[kemayo]

I think you're using a different meaning of "blocking" than Moxie is. I believe they mean "blocking" in the sense of waiting for the user to confirm that the message should be re-sent -- i.e. blocking on the user's input. Whereas you're using "blocking" to mean refusing to re-encrypt the message.

Presumably any message which would be detectable enough as garbage to not be displayed on the reader's phone could be treated as them having this feature enabled, allowing the information-leak Moxie mentioned.

(To be clear, I do think there's a argument to be had over which of these leaks is worse. I just don't think this suggested approach actually addresses Moxie's concern.)

[grogers]

Resending and reencrypting the message mean the same thing here, I don't understand the distinction. Once the user okays the key change it can be resent by encrypting with the new key, before that it would be blocked from being resent.

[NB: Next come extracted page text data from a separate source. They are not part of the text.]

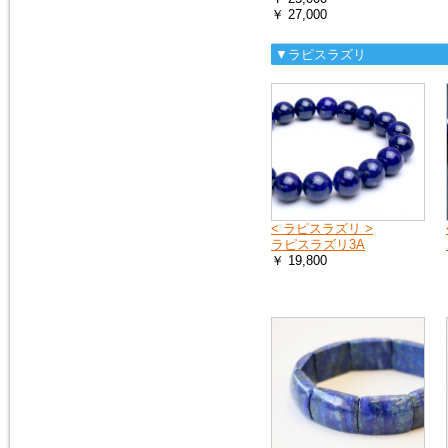
￥ 27,000
▼ラピスラズリ
< ラピスラズリ >
ラピスラズリ3A
￥ 19,800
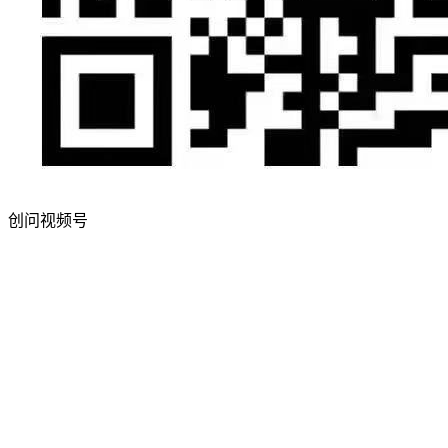
创问视频号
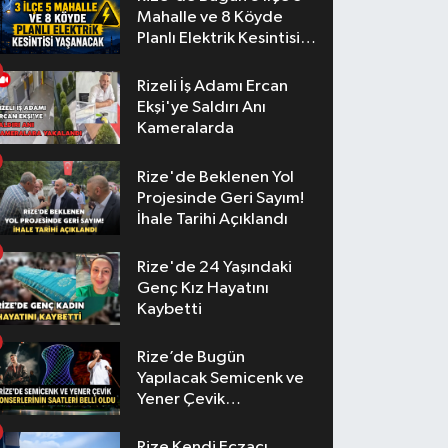
Mahalle ve 8 Köyde
Planlı Elektrik Kesintisi
Yaşanacak
Rizeli İş Adamı Ercan
Ekşi'ye Saldırı Anı
Kameralarda
Rize'de Beklenen Yol
Projesinde Geri Sayım!
İhale Tarihi Açıklandı
Rize'de 24 Yaşındaki
Genç Kız Hayatını
Kaybetti
Rize’de Bugün
Yapılacak Semicenk ve
Yener Çevik
Konserlerinin Saatleri
Belli Oldu
Rize Kendi Eczacı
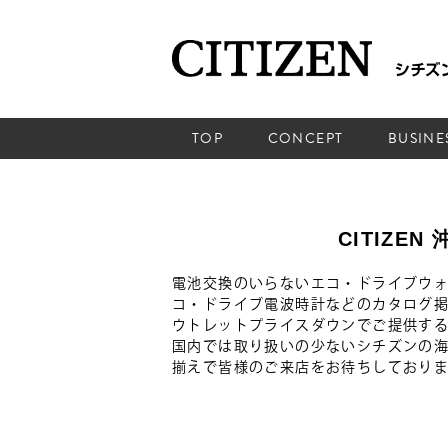
TOP
CONCEPT
BUSINE
CITIZEN
電池交換のいらないエコ・ドライブウ
コ・ドライブ電波時計などのカタログ
ウトレットプライスダウンでご提供す
国内では取り扱いの少ないシチズンの
揃えで皆様のご来店をお待ちしており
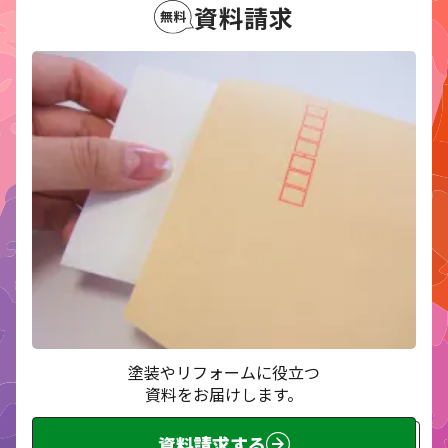
資料請求
塗装やリフォームに役立つ
資料をお届けします。
資料請求する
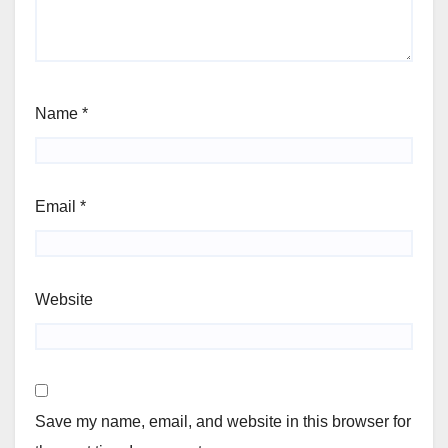
Name
*
Email
*
Website
Save my name, email, and website in this browser for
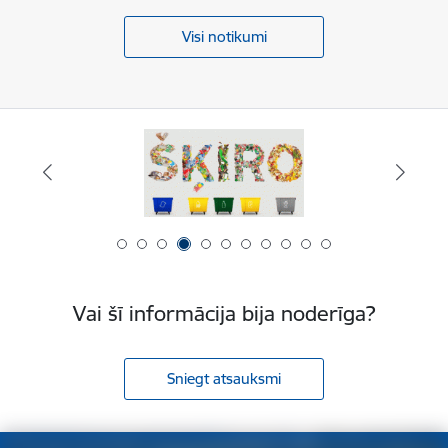
Visi notikumi
Vai šī informācija bija noderīga?
Sniegt atsauksmi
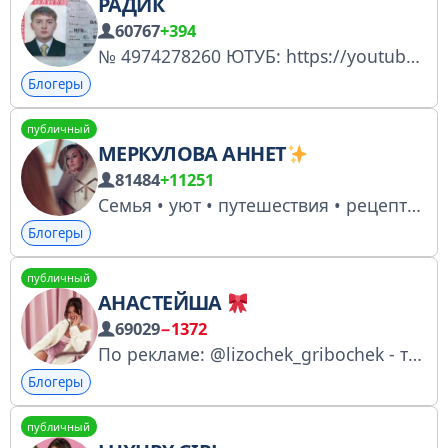
РАДИК
60767
+394
№ 4974278260 ЮТУБ: https://youtube.com/channel/UCOpcKGOflDK6E1DIelh2KoA БУСТИ: https://boosty.to/radnulka?share=io СОТРУДНИЧЕСТВО: https://t.me/Spbtusareklama
Блогеры
публичный
МЕРКУЛОВА АННЕТ
81484
+11251
Семья • уют • путешествия • рецепты • beauty Создаём квартиру мечты с кухней как из Pinterest
Блогеры
публичный
АНАСТЕЙША
69029
−1372
По рекламе: @lizochek_gribochek - тг, тт @anastasia_piar anastasiaaa@nextupmedia.ru •tg: @banktokrot_AD by @banktokrotAD •e-mail: banktokrotad@yandex.ru @mkkrwx https://knd.gov.ru/license?id=673c509a290fef0
Блогеры
публичный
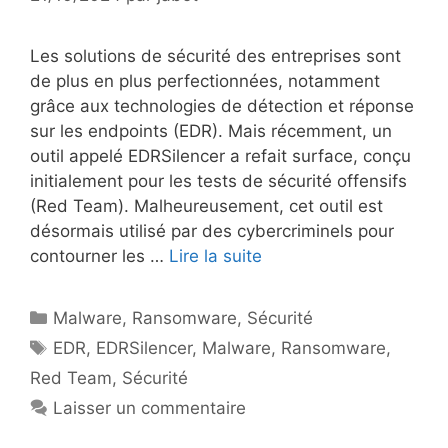
Les solutions de sécurité des entreprises sont
de plus en plus perfectionnées, notamment
grâce aux technologies de détection et réponse
sur les endpoints (EDR). Mais récemment, un
outil appelé EDRSilencer a refait surface, conçu
initialement pour les tests de sécurité offensifs
(Red Team). Malheureusement, cet outil est
désormais utilisé par des cybercriminels pour
contourner les …
Lire la suite
Catégories
Malware
,
Ransomware
,
Sécurité
Étiquettes
EDR
,
EDRSilencer
,
Malware
,
Ransomware
,
Red Team
,
Sécurité
Laisser un commentaire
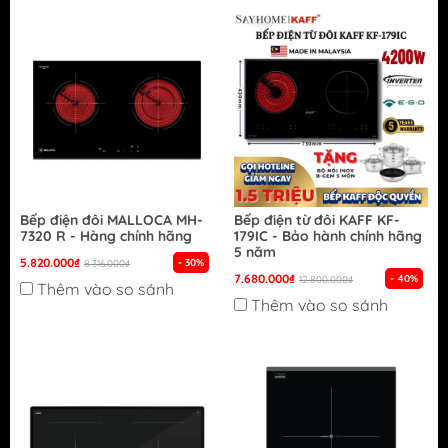
Bếp điện đôi MALLOCA MH-
Bếp điện từ đôi KAFF KF-
7320 R - Hàng chính hãng
179IC - Bảo hành chính hãng
5 năm
5.820.000₫
- 30%
8.316.000₫
7.680.000₫
- 40%
12.800.000₫
Thêm vào so sánh
Thêm vào so sánh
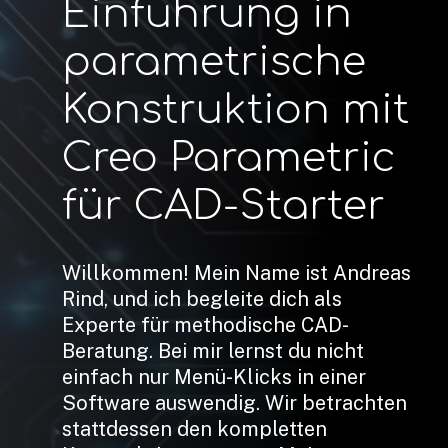
Einführung
in
parametrische
Konstruktion
mit
Creo
Parametric
für
CAD-Starter
Willkommen! Mein Name ist Andreas
Rind, und ich begleite dich als
Experte für methodische CAD-
Beratung. Bei mir lernst du nicht
einfach nur Menü-Klicks in einer
Software auswendig. Wir betrachten
stattdessen den kompletten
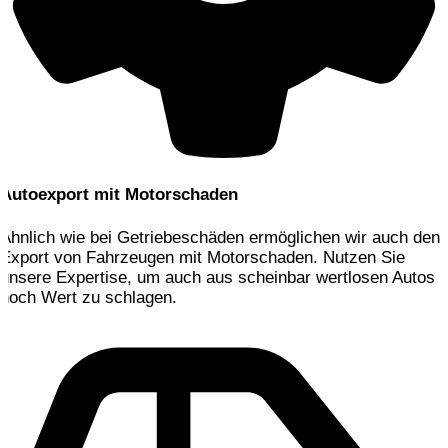
Autoexport mit Motorschaden
Ähnlich wie bei Getriebeschäden ermöglichen wir auch den
Export von Fahrzeugen mit Motorschaden. Nutzen Sie
unsere Expertise, um auch aus scheinbar wertlosen Autos
noch Wert zu schlagen.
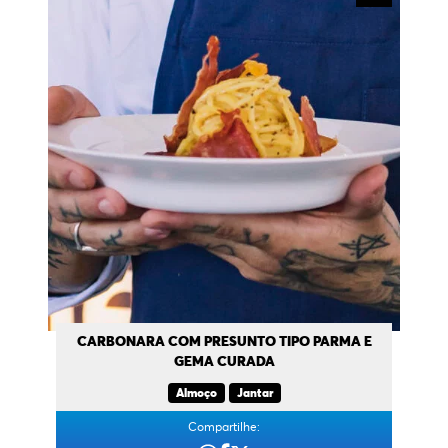
CARBONARA COM PRESUNTO TIPO PARMA E
GEMA CURADA
Almoço
Jantar
Compartilhe:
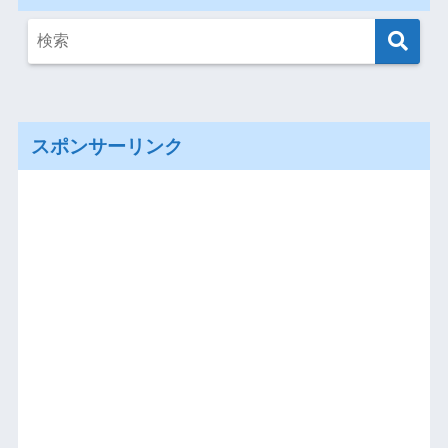
スポンサーリンク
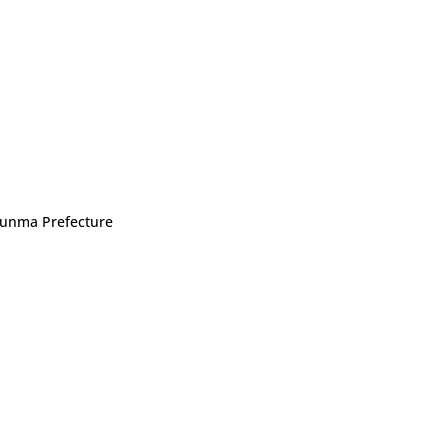
 Gunma Prefecture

I know nothing of the signal protocol, but whether the server can tell the message is garbage depends on what the receiver client tells the server. An ideal client would acknowledge receipt to the server but show the user an error (or silently drop the garbage message). From the quote it seems like this is the case, in which case the server can't tell a true message receipt from receipt of garbage and the correlation doesn't work.

[pfg]

> I know nothing of the signal protocol, but whether the server can tell the message is garbage depends on what the receiver client tells the server.

You're forgetting that the server is the one telling the sender what the new key is. If the key is under the control of the attacker/server, they can read the message and determine if it's garbage or not.